1. A table of contents section
2. About 30mb of AI, autogenerated filler ("Why should you foo?", "How does foo affect your dog?", "Can you foo a foo?", "Why you should foo twice a day?")
3. The same content plagiarized from each other's sites, just slightly reformatted/edited
4. NO ACTUAL INFORMATION ON HOW TO BARBAZ THE FOO
It's 2022, and there's still no way to filter this garbage out?
I'm sure there is, but there is an enormous corpus of data, and any filtering you add can end up impacting the legitimate sites you're trying to get to.
SEO spam is constantly adapting to changes in filtering. If you start filtering sites that have a table of contents, SEO spam will remove their ToC in no time, but authentic blog poster will probably not.

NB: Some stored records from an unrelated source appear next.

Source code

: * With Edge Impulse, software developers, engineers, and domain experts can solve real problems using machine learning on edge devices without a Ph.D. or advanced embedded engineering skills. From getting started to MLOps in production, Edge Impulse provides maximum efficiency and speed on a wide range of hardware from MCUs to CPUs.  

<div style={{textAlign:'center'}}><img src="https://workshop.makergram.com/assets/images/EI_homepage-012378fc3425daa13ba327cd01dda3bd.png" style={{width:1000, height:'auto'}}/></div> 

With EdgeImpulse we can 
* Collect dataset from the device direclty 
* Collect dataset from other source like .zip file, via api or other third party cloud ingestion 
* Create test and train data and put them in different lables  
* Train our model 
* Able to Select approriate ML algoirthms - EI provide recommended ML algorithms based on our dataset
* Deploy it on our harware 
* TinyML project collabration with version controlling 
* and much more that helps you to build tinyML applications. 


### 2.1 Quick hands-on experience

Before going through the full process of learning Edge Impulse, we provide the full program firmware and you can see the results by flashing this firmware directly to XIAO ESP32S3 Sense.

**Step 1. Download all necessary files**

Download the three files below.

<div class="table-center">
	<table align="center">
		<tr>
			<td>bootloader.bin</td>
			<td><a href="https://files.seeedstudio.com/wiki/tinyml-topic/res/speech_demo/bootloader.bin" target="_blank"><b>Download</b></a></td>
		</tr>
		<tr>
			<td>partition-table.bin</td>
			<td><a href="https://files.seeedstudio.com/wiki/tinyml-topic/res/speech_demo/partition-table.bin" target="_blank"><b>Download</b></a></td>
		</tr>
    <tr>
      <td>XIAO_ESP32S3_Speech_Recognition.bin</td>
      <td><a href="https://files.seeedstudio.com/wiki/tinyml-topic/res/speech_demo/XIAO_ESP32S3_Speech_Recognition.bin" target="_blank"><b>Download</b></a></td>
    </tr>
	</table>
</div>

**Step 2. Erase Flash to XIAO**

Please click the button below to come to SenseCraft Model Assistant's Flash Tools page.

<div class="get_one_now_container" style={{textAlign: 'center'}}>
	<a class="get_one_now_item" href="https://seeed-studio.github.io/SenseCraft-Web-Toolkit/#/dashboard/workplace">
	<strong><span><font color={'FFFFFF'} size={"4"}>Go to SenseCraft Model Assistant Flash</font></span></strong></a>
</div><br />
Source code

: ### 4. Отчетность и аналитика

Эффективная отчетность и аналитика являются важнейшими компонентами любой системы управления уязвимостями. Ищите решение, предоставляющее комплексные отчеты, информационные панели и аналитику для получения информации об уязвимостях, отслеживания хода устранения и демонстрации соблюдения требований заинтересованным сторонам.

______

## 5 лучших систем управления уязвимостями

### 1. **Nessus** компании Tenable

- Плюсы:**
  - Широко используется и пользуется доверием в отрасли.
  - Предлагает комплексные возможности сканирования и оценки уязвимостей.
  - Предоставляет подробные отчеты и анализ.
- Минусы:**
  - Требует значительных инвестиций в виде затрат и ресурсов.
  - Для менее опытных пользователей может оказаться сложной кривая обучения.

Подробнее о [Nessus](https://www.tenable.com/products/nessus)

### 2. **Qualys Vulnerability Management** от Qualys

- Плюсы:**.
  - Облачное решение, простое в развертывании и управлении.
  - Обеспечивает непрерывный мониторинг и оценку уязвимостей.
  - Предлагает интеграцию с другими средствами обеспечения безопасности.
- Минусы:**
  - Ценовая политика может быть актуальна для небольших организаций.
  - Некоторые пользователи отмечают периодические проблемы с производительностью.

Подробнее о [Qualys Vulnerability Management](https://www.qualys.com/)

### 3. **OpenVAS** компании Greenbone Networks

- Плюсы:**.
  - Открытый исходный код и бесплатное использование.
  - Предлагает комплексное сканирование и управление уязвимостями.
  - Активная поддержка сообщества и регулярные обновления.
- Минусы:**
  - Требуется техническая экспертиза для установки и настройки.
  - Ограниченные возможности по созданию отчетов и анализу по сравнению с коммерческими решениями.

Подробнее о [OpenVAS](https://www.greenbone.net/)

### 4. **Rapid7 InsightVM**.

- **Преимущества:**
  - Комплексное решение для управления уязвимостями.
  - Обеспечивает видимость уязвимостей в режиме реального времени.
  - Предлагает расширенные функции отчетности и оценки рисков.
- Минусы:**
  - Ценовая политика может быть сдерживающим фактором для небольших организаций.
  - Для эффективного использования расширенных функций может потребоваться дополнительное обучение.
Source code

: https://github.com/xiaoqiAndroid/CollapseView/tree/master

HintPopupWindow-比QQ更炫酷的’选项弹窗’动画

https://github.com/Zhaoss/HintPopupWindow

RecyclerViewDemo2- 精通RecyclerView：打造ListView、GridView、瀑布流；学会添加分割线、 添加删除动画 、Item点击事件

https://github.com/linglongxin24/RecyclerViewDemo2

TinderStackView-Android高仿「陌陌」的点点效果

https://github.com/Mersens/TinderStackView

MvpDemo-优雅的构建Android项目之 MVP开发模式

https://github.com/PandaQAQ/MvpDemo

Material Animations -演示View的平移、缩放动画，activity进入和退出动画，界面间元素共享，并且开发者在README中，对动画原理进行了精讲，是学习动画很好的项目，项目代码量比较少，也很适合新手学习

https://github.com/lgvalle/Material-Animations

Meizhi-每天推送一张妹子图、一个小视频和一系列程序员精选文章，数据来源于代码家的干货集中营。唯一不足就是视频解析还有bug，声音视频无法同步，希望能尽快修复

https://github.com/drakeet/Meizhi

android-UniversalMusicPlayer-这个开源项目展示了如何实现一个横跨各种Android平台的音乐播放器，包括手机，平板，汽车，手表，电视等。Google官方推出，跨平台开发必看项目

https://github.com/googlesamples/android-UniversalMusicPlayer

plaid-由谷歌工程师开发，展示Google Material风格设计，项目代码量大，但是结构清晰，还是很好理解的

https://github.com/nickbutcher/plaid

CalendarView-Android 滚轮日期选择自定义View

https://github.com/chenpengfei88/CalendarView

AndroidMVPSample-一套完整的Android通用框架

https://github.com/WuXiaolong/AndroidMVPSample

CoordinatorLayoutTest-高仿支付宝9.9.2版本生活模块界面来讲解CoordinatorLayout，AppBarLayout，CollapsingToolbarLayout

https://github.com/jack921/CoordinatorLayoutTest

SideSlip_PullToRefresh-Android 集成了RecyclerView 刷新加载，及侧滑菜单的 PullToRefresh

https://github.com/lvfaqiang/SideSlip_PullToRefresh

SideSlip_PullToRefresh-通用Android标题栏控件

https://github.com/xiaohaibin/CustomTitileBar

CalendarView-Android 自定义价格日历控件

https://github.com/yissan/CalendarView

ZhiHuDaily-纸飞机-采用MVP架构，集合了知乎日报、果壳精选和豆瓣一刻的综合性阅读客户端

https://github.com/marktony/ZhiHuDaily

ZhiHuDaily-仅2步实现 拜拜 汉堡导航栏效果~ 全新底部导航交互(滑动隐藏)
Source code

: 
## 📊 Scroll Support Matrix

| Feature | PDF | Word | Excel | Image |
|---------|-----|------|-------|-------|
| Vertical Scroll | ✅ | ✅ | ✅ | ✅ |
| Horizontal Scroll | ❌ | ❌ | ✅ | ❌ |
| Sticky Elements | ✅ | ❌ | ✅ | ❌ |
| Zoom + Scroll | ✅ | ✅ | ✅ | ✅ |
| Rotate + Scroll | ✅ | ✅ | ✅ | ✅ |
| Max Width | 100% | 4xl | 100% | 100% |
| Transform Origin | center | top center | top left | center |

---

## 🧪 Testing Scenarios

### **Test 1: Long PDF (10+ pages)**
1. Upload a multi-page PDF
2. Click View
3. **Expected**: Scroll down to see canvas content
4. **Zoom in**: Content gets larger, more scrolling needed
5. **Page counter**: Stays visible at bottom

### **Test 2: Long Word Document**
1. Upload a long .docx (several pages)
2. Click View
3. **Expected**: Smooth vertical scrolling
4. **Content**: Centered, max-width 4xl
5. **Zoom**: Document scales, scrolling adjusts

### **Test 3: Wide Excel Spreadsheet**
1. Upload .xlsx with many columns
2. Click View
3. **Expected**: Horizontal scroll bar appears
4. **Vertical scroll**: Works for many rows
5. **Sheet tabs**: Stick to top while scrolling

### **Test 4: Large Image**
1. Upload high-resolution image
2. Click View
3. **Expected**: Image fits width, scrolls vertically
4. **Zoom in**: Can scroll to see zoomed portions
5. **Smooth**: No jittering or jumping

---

Real content producers don't have the time to chase every change to google's algorithm but SEO spammers do. How do you filter out the spammers who adapt to changes without affecting the real content producers who can't afford it?
I promise you, the problem is harder than you realize. And sure as shit a lot harder than "just add a bayesian filter and these 3 hard coded rules I just came up with"
I hate it when pages DON'T have a toc. I wanna see the headings with links so I can jump to the part of the page I care about. Not scroll through hoping to find it...
Or just exclude all basic pages (e.g. recipe) that insist on having a table of contents.
I know that when I'm searching for answers and the page has a TOC, 9/10 I close it out.